*Document segment:*
*** Begin section ***
Malik Carney (born September 21, 1995) is a professional gridiron football defensive end for the Hamilton Tiger-Cats of the Canadian Football League (CFL).

College career
After using a redshirt season in 2014, Carney played college football for the North Carolina Tar Heels from 2015 to 2018. He played in 36 games where he had 176 tackles, 32.5 tackles for loss, 17 sacks, five forced fumbles and three fumble recoveries.

Professional career

Detroit Lions
On May 10, 2019, Carney signed with the Detroit Lions after going undrafted in the 2019 NFL Draft. He was released near the end of training camp on August 31, 2019.

Seattle Seahawks
On September 25, 2019, Carney signed a practice roster agreement with the Seattle Seahawks. He was released October 15, 2019, but then re-signed on October 23, 2019. Two days later, he was again released from the practice squad.

Denver Broncos
On November 12, 2019, Carney signed a practice roster agreement with the Denver Broncos. He re-signed with the team to a futures contract on December 31, 2019, but was released at the end of the pre-season on September 5, 2020.
*** End section ***
*Material provided:*
*** Begin section ***
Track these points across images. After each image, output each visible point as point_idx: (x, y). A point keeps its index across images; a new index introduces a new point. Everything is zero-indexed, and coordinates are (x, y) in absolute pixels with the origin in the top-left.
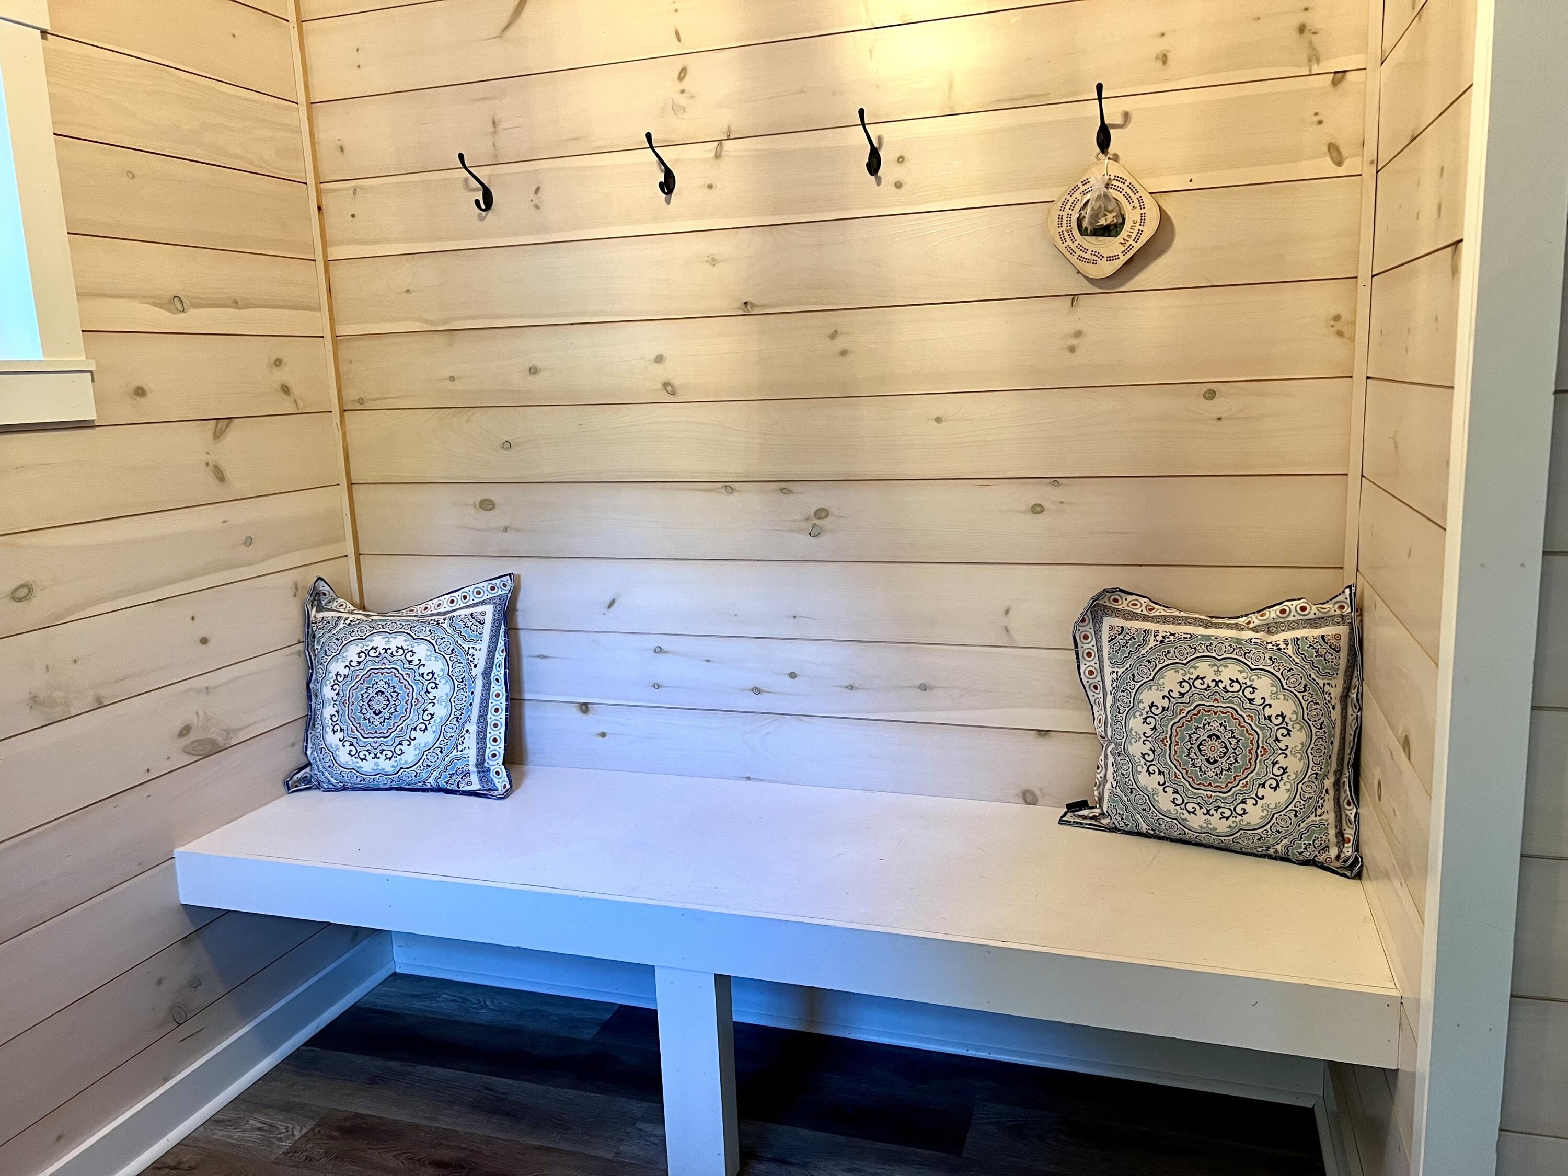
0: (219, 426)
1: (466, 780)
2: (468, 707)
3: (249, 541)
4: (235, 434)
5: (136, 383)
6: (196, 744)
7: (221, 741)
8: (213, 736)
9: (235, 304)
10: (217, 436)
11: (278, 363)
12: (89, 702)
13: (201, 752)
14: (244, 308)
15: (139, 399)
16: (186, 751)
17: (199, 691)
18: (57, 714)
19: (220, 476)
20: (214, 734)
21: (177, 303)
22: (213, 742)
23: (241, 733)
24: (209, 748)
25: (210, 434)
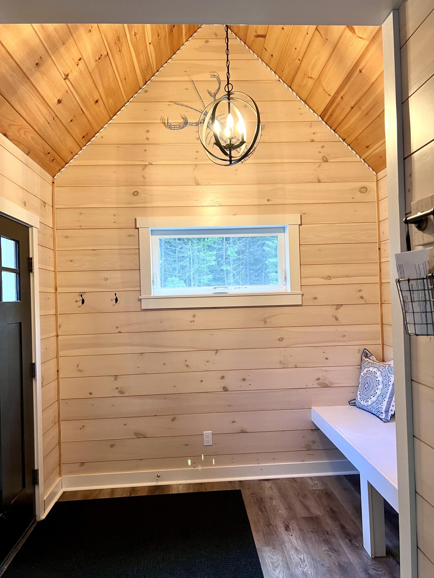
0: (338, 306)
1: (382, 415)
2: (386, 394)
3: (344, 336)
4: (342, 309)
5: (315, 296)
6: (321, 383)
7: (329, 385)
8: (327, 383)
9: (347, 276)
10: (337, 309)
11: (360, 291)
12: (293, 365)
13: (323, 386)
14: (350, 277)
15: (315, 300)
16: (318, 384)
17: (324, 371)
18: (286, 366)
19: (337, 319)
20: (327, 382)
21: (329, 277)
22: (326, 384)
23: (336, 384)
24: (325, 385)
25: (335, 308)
*** End section ***
*About this task:*
From the Malik Carney biography, list every college statistic credited to him over his 36 games, with the number given for each. Rely only on the Malik Carney biography for the answer.

*Answer to the problem:*
- Tackles: 176
- Tackles for loss: 32.5
- Sacks: 17
- Forced fumbles: five
- Fumble recoveries: three